Bounded variable transformation when not using HMC?

Thanks for the helpful discussion @ricardoV94. Really appreciate the help and insight on automatic transforms. (FWIW I’m mainly using slice sampler.)

I’ve come up against an issue when working with non-transformed models that do have bounded variables. It’s immediately following this thread so I thought I’d write here, but happy to take the conversation somewhere else if that’d be preferred.


I’ve noticed that if a variable has a bounded distribution and is not transformed, the sampler may sometimes send out-of-bounds parameter values to the likelihood function. In particular what seems to be going on is,

  1. Step method proposes, or tests, a parameter value that is outside the bounds of that variable (this is fine and expected sometimes)
  2. pymc/pytensor calculates that the logp of that particular factor is -inf
  3. But pymc still cranks out the full sum of model logp terms, which means that the variable with logp=-inf gets passed on to the model likelihood term. (or in more complex models, it could just be that the impossible value of the hyperprior gets passed on to some other node in the DAG)

This is not an issue when the default transforms are used, because any possible real number that the step method could propose gets transformed to that variable’s bounds. In my case, this basically means that I run up against the same exception from my likelihood function as we were discussing above.

With the built-in pymc distributions, it looks like the logp functions use switch to ensure that they are robust to any parameter value. But in my case, the black-box likelihood may fail if parameter values are too extreme. I had thought that specifying bounded prior distributions would be sufficient to ensure that out-of-bounds values do not get passed along the DAG when computing model logp, but currently this is not the case.

Here’s a MWE of what I mean:

import numpy as np
import pymc as pm
import pytensor

# Simple regression on one slope term. Let's enforce that the slope variable
# remains within the following bounds.
bounds = (-2, 2)

# Data generation
X = np.random.uniform(size=1000)
m = 1
assert bounds[0] <= m <= bounds[1]
Y = m * X + np.random.randn(1000) * 0.1

# Model using an extended Normal logp that raises AssertionError if its coefficient
# is outside of the enforced bounds
def regression_logp(x, y, beta, sigma):
    b = pytensor.raise_op.Assert("unexpected beta!")(
        beta,
        pytensor.tensor.all(
            [pytensor.tensor.ge(beta, bounds[0]), pytensor.tensor.le(beta, bounds[1])]
        ),
    )
    val = x * b
    return pm.Normal.logp(value=y, mu=val, sigma=sigma)

with pm.Model() as m:
    b = pm.TruncatedNormal("b", mu=0, sigma=5, lower=bounds[0], upper=bounds[1], transform=None)
    y_obs = pm.Potential("y_obs", regression_logp(x=X, y=Y, beta=b, sigma=0.1))

    # Sampling will fail due to AssertionError.

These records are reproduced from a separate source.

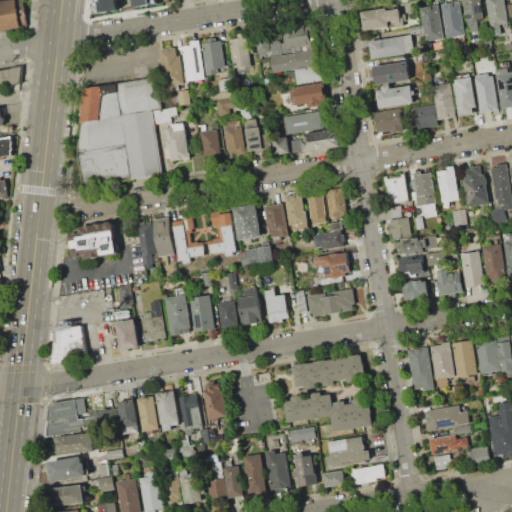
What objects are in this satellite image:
building: (144, 2)
building: (144, 2)
building: (107, 5)
building: (105, 6)
building: (509, 9)
building: (510, 9)
building: (472, 13)
building: (473, 13)
building: (9, 14)
building: (12, 14)
building: (496, 15)
building: (497, 15)
building: (381, 17)
building: (375, 18)
building: (452, 18)
building: (453, 19)
building: (431, 22)
building: (430, 23)
road: (149, 25)
building: (299, 38)
building: (488, 44)
building: (391, 45)
building: (263, 46)
building: (391, 46)
building: (508, 46)
building: (277, 47)
building: (239, 52)
building: (240, 52)
building: (213, 54)
building: (293, 54)
building: (214, 57)
building: (424, 57)
building: (193, 60)
building: (194, 60)
building: (295, 60)
building: (468, 61)
road: (113, 63)
building: (171, 66)
building: (172, 68)
building: (391, 71)
building: (395, 72)
building: (310, 74)
building: (10, 75)
building: (10, 76)
building: (271, 81)
building: (226, 84)
building: (505, 86)
building: (505, 86)
building: (486, 92)
building: (487, 92)
building: (309, 94)
building: (309, 94)
road: (26, 95)
building: (394, 95)
building: (465, 95)
building: (224, 96)
building: (395, 96)
building: (464, 96)
building: (184, 97)
building: (443, 100)
building: (444, 100)
building: (227, 105)
building: (3, 115)
building: (424, 116)
building: (426, 116)
building: (1, 117)
building: (388, 120)
building: (389, 120)
building: (302, 122)
building: (303, 122)
building: (6, 127)
building: (120, 129)
building: (121, 132)
building: (252, 135)
building: (234, 137)
building: (235, 137)
building: (256, 137)
building: (319, 140)
building: (321, 140)
building: (176, 141)
building: (210, 141)
building: (265, 141)
building: (177, 142)
building: (209, 142)
building: (287, 144)
building: (281, 145)
building: (296, 145)
building: (6, 146)
building: (6, 147)
road: (3, 166)
building: (511, 168)
road: (275, 174)
building: (447, 184)
building: (448, 184)
building: (502, 184)
building: (474, 185)
building: (476, 186)
building: (424, 187)
building: (3, 188)
building: (396, 188)
building: (425, 188)
building: (3, 189)
building: (397, 189)
building: (500, 191)
building: (336, 201)
building: (338, 201)
building: (318, 207)
building: (316, 208)
building: (296, 209)
building: (297, 210)
building: (396, 210)
building: (394, 211)
building: (497, 215)
building: (460, 218)
building: (276, 219)
building: (277, 220)
building: (247, 221)
building: (248, 221)
building: (419, 223)
building: (336, 225)
building: (399, 227)
building: (401, 228)
building: (222, 233)
building: (223, 233)
building: (0, 235)
building: (163, 236)
building: (164, 236)
building: (330, 236)
building: (331, 239)
building: (93, 240)
building: (93, 240)
building: (185, 240)
building: (187, 240)
building: (146, 242)
building: (147, 242)
building: (418, 244)
building: (420, 245)
road: (374, 246)
road: (34, 247)
building: (0, 251)
building: (508, 251)
building: (509, 254)
building: (256, 255)
building: (257, 255)
road: (127, 262)
building: (493, 262)
building: (494, 262)
building: (331, 264)
building: (333, 264)
building: (413, 264)
building: (412, 266)
building: (472, 268)
building: (473, 269)
building: (298, 272)
building: (207, 279)
building: (232, 280)
building: (301, 281)
building: (448, 282)
building: (450, 282)
building: (164, 283)
building: (415, 288)
building: (416, 289)
building: (1, 296)
building: (124, 296)
building: (126, 296)
building: (0, 300)
building: (301, 300)
building: (300, 301)
building: (330, 302)
building: (332, 302)
building: (250, 306)
building: (276, 306)
building: (277, 306)
parking lot: (86, 307)
building: (252, 309)
building: (201, 312)
road: (56, 313)
building: (178, 313)
building: (203, 313)
building: (226, 313)
building: (228, 313)
building: (177, 314)
building: (153, 321)
building: (154, 322)
building: (127, 333)
building: (128, 334)
building: (69, 342)
road: (90, 342)
building: (69, 344)
road: (256, 349)
building: (506, 352)
building: (505, 353)
building: (488, 354)
building: (487, 355)
building: (464, 357)
building: (466, 358)
building: (443, 362)
building: (442, 364)
building: (420, 368)
building: (422, 368)
building: (328, 370)
building: (330, 372)
traffic signals: (20, 384)
road: (247, 390)
building: (215, 399)
building: (216, 401)
building: (168, 407)
building: (167, 409)
building: (328, 410)
building: (330, 410)
building: (190, 412)
building: (128, 413)
building: (148, 413)
building: (149, 413)
building: (190, 413)
building: (128, 415)
building: (76, 416)
building: (68, 417)
building: (105, 417)
building: (445, 417)
building: (446, 417)
building: (502, 428)
building: (462, 429)
building: (503, 431)
building: (302, 434)
building: (303, 434)
building: (205, 435)
building: (74, 443)
building: (76, 443)
building: (447, 443)
building: (447, 443)
building: (187, 447)
building: (348, 451)
building: (346, 452)
building: (115, 453)
building: (171, 453)
building: (478, 454)
building: (480, 454)
building: (442, 461)
building: (448, 461)
building: (215, 466)
building: (67, 468)
building: (68, 468)
building: (104, 469)
building: (115, 469)
building: (277, 469)
building: (279, 469)
building: (304, 469)
building: (306, 470)
building: (255, 472)
building: (254, 473)
building: (368, 473)
building: (369, 473)
road: (502, 477)
building: (333, 478)
building: (334, 478)
building: (232, 480)
building: (233, 481)
building: (105, 483)
building: (106, 483)
building: (190, 486)
road: (502, 486)
building: (191, 487)
building: (217, 488)
building: (217, 488)
building: (173, 489)
building: (174, 489)
building: (151, 491)
building: (152, 492)
road: (4, 494)
building: (67, 495)
building: (68, 495)
building: (128, 495)
building: (129, 495)
road: (489, 495)
road: (400, 496)
road: (7, 503)
building: (104, 506)
building: (112, 506)
building: (107, 507)
building: (450, 510)
building: (70, 511)
building: (73, 511)
building: (443, 511)
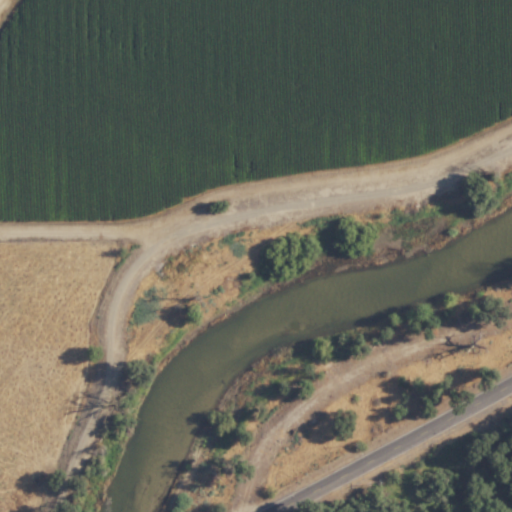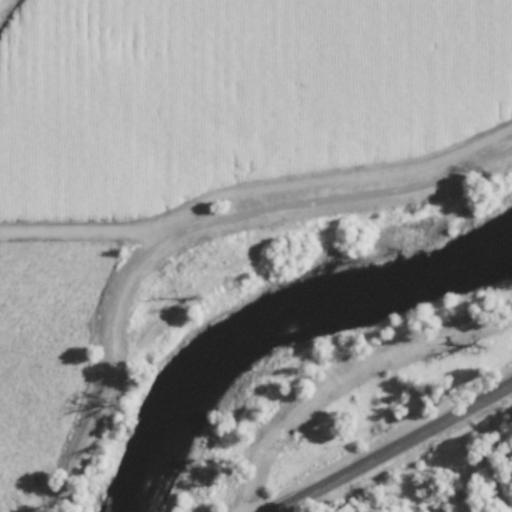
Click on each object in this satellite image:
crop: (201, 145)
river: (277, 319)
road: (393, 454)
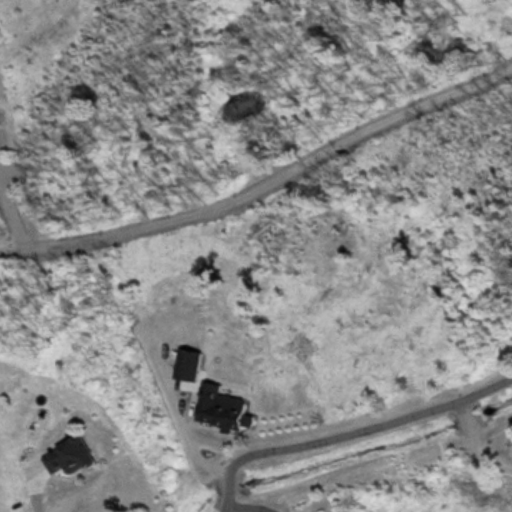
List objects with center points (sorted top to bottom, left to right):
building: (230, 407)
road: (348, 431)
building: (79, 455)
building: (335, 510)
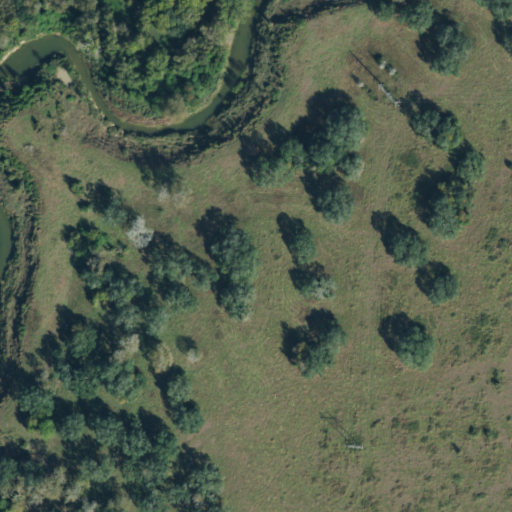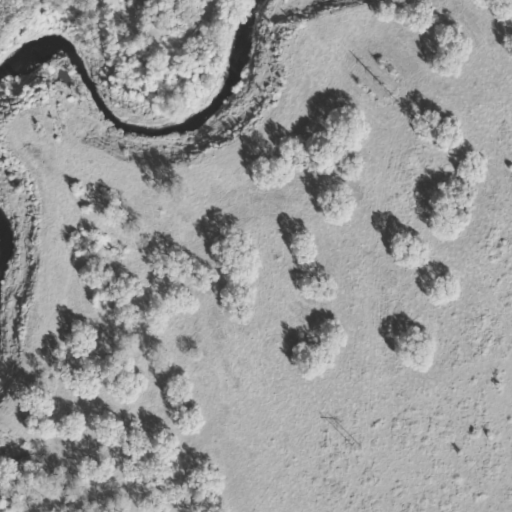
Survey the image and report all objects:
river: (55, 75)
power tower: (389, 93)
power tower: (355, 446)
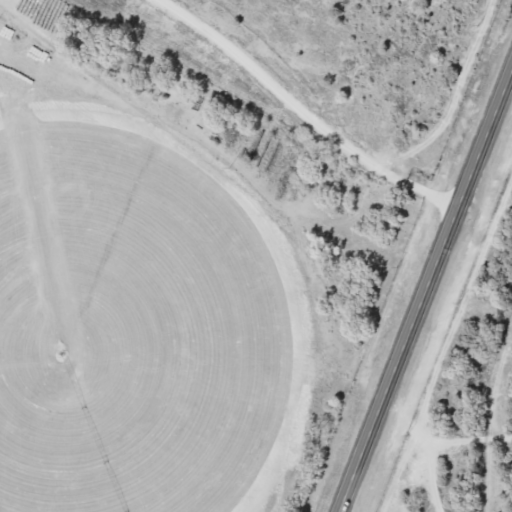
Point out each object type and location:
road: (280, 99)
road: (430, 293)
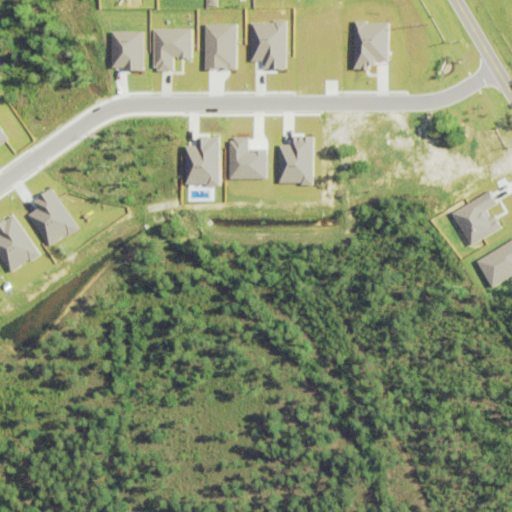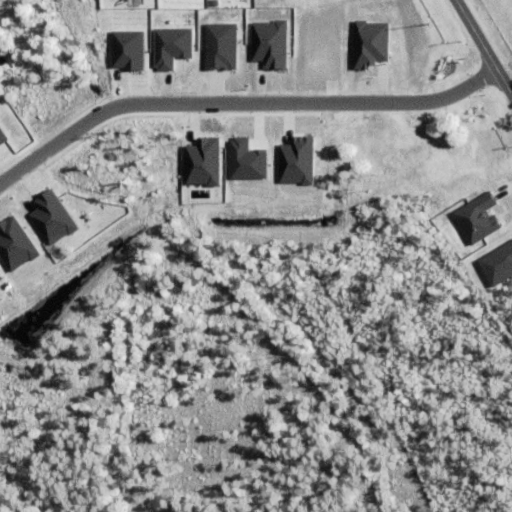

This occurs with any step method.
    # But sampling doesn't fail if we keep the default transform on b.
    idata = pm.sample()

I’m wondering if it could be reasonable to modify the behavior of the pymc model’s logp() function. What if, rather than calculating all of the logp terms (in this line), we stop if any of the terms is -inf? I’m not sure if this would have any bad side-effects that I can’t think of right now. Or how it should be implemented—would we want a new pytensor accumulator Op that stops if a certain condition is met?